Toric Lens – It is used to correct astigmatism.  This lens could facilitate different optical fiber and focal length due to its shape. It works as a combination of spherical and cylindrical lens.

Eye surgery

Eye surgery is increasing day by day as they can replace spectacles and contact lenses. The corrective surgeries involve a change in the shape of the cornea. Generally, the surgeons suggest performing these sorts of surgeries on the people at least 21 years old. As to this age, there is a possibility of alteration in the shape and size of the cornea.

In most cases, the surgeries like LASIK surgery and surface ablation surgery have given good results. However, it often takes time to determine the visual improvements.


 LASIK stands for Laser-Assisted in Situ Keratomileuses [26]. It is a widely used eye surgery. Though doctors differ in what they consider the maximum amount of myopia, or nearsightedness that should be treated. Some doctors consider -8 D to be the maximum, but in the United States the FDA has approved LASIK to treat up to -12 D. The vision can even improve within just two or three weeks. Moreover, the process is not at all painful. It is hardly a half or an hour issue in case both eyes are to be treated.

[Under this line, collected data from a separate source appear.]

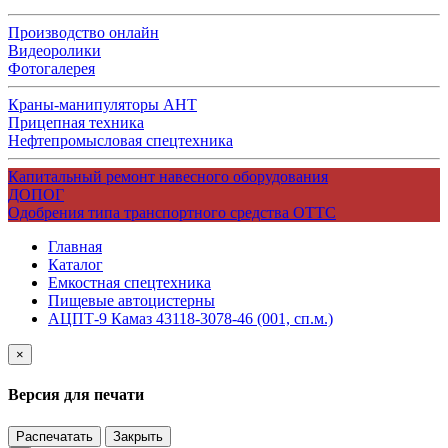
Производство онлайн
Видеоролики
Фотогалерея
Краны-манипуляторы АНТ
Прицепная техника
Нефтепромысловая спецтехника
Капитальный ремонт навесного оборудования
ДОПОГ
Одобрения типа транспортного средства ОТТС
Главная
Каталог
Емкостная спецтехника
Пищевые автоцистерны
АЦПТ-9 Камаз 43118-3078-46 (001, сп.м.)
×
Версия для печати
Распечатать
Закрыть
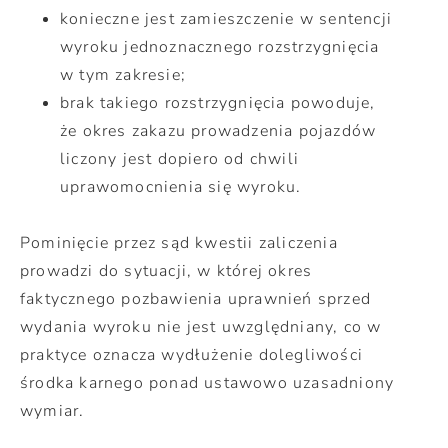
konieczne jest zamieszczenie w sentencji
wyroku jednoznacznego rozstrzygnięcia
w tym zakresie;
brak takiego rozstrzygnięcia powoduje,
że okres zakazu prowadzenia pojazdów
liczony jest dopiero od chwili
uprawomocnienia się wyroku.
Pominięcie przez sąd kwestii zaliczenia
prowadzi do sytuacji, w której okres
faktycznego pozbawienia uprawnień sprzed
wydania wyroku nie jest uwzględniany, co w
praktyce oznacza wydłużenie dolegliwości
środka karnego ponad ustawowo uzasadniony
wymiar.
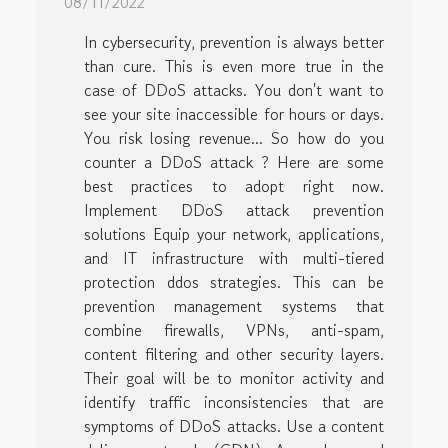
08/11/2022
In cybersecurity, prevention is always better
than cure. This is even more true in the
case of DDoS attacks. You don't want to
see your site inaccessible for hours or days.
You risk losing revenue... So how do you
counter a DDoS attack ? Here are some
best practices to adopt right now.
Implement DDoS attack prevention
solutions Equip your network, applications,
and IT infrastructure with multi-tiered
protection ddos strategies. This can be
prevention management systems that
combine firewalls, VPNs, anti-spam,
content filtering and other security layers.
Their goal will be to monitor activity and
identify traffic inconsistencies that are
symptoms of DDoS attacks. Use a content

The surgeon numbs the eye and keeps the eyelid open with a small instrument. Then the exposer point is made using a laser or small blade. The outer flap of the cornea is separated from the rest of the eye. This may feel painful though this is not painful. To reshape the cornea precisely, the laser is used at the exposed point. This procedure is precise and based on a three-dimensional image of the cornea. After the reshaping surgeon replaces the outer flap and may place a clear contact lens that works like a bandage, it is removed a few days later.

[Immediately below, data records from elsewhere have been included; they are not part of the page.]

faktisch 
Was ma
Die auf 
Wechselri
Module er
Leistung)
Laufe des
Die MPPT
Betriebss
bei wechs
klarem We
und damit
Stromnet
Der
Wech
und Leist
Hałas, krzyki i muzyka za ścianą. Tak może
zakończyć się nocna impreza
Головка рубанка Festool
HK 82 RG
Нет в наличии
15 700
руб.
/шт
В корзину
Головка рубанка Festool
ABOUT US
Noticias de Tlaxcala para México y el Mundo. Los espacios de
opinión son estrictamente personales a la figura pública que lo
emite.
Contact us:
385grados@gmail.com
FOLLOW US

Also, the range of hyperopia LASIK can treat is between +1.00D and +6.00D

 Surface Ablation 

It is also called photorefractive keratectomy (PRK). PRK is a better alternative in case of thin or scarred cornea or even dry eye syndrome. It is much similar to LASIK however in it there is no need of removing the thin flap of the cornea. The time taken in this procedure is also much similar, but recovery time is comparatively long as new corneal cells take time in growing to cover the surface of the eye.

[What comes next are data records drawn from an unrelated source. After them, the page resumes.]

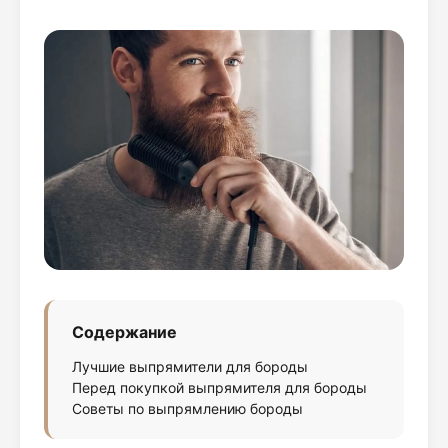
Содержание
Лучшие выпрямители для бороды
Перед покупкой выпрямителя для бороды
Советы по выпрямлению бороды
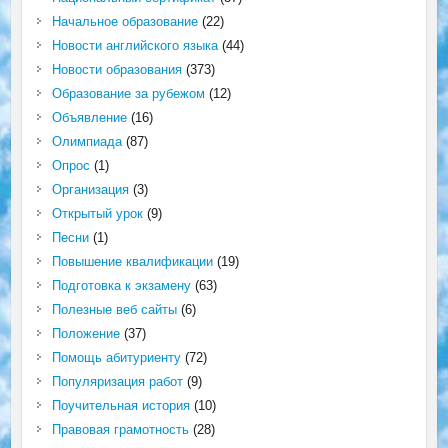
Начальное образование
(22)
Новости английского языка
(44)
Новости образования
(373)
Образование за рубежом
(12)
Объявление
(16)
Олимпиада
(87)
Опрос
(1)
Организация
(3)
Открытый урок
(9)
Песни
(1)
Повышение квалификации
(19)
Подготовка к экзамену
(63)
Полезные веб сайты
(6)
Положение
(37)
Помощь абитуриенту
(72)
Популяризация работ
(9)
Поучительная история
(10)
Правовая грамотность
(28)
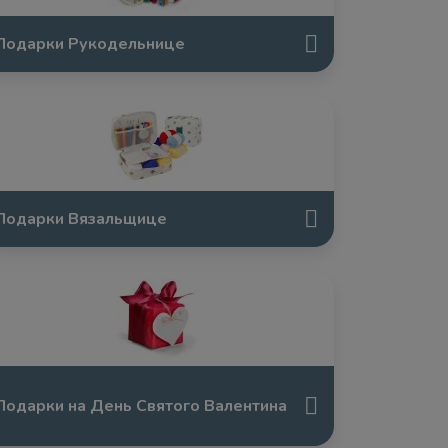
Подарки Рукодельнице
Подарки Вязальщице
Подарки на День Святого Валентина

ICL (Implantable Contact Lens) surgery- It is also an effective, safe and quick procedure to treat myopia, hyperopia and astigmatism. The surgeon makes a small incision in your eye. They insert the ICL through this incision. The lens is very thin, so it might be folded then unfolded in the eye. The procedure takes hardly 20-25 minutes.

The ICL can cure vision correction for myopia from -0.50 to -20.00 D and Hyperopia from +0.50D to +10.00D.

Clear Lens extraction surgery

This procedure is usually reserved for patients over 40 year of age and who are not good candidates for LASIK. This procedure is often used to correct vision loss from mild cataracts and presbyopia. There is no such change in shape of cornea, but the original lens is removed and replaced by a synthetic lens.


The data of the world health organization states that 285 million people are suffering from refractive error. So, taking it lightly is not a good option as it may lead to blindness if not cured. However, it will never be a serious disorder and cause any serious problem if treatment is done at an appropriate time. Myopia is the most common disorder among all four. The symptoms of all four errors are almost the same and easy to catch. The diagnosis of the error is also available almost everywhere. The screening of refractive error for school level children should be done at the community level. Because finding error at such an early stage or at a young age has a higher recovery rate than any adult or senior citizen. The school must include the refractive index as a chapter to spread awareness among the children. Campaigns must be done to remove their mental and religious barriers about the Disorder and the correction of disorder. For example, wearing spectacles is neither a means of a joke, nor it means the person with spectacles is blind. This will be beneficial for the upcoming generation to prevent the refractive errors.